___ Source information

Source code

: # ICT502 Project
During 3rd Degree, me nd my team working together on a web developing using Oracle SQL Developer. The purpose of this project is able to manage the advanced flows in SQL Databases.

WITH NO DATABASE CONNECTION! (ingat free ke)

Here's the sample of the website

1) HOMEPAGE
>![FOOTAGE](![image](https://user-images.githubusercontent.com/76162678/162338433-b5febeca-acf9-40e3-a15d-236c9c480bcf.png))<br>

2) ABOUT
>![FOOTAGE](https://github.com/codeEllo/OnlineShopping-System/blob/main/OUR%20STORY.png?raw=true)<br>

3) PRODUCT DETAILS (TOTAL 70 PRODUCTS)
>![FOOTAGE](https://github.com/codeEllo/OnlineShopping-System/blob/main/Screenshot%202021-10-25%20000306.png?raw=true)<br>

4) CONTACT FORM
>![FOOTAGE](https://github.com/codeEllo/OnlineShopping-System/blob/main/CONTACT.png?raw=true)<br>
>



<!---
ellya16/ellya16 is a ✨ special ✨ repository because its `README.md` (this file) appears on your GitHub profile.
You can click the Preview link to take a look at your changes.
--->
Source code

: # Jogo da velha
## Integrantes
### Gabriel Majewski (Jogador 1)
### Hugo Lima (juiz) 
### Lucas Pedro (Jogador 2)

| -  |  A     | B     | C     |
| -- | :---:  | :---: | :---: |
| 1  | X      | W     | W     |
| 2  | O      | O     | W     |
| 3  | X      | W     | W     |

______

* [Task brief]
All the entries above need to be repeated word for word.

* [Solution to this task]
Source code

: # ICT502 Project
During 3rd Degree, me nd my team working together on a web developing using Oracle SQL Developer. The purpose of this project is able to manage the advanced flows in SQL Databases.

WITH NO DATABASE CONNECTION! (ingat free ke)

Here's the sample of the website

1) HOMEPAGE
>![FOOTAGE](![image](https://user-images.githubusercontent.com/76162678/162338433-b5febeca-acf9-40e3-a15d-236c9c480bcf.png))<br>

2) ABOUT
>![FOOTAGE](https://github.com/codeEllo/OnlineShopping-System/blob/main/OUR%20STORY.png?raw=true)<br>

3) PRODUCT DETAILS (TOTAL 70 PRODUCTS)
>![FOOTAGE](https://github.com/codeEllo/OnlineShopping-System/blob/main/Screenshot%202021-10-25%20000306.png?raw=true)<br>

4) CONTACT FORM
>![FOOTAGE](https://github.com/codeEllo/OnlineShopping-System/blob/main/CONTACT.png?raw=true)<br>
>



<!---
ellya16/ellya16 is a ✨ special ✨ repository because its `README.md` (this file) appears on your GitHub profile.
You can click the Preview link to take a look at your changes.
--->
Source code

: # Jogo da velha
## Integrantes
### Gabriel Majewski (Jogador 1)
### Hugo Lima (juiz) 
### Lucas Pedro (Jogador 2)

| -  |  A     | B     | C     |
| -- | :---:  | :---: | :---: |
| 1  | X      | W     | W     |
| 2  | O      | O     | W     |
| 3  | X      | W     | W     |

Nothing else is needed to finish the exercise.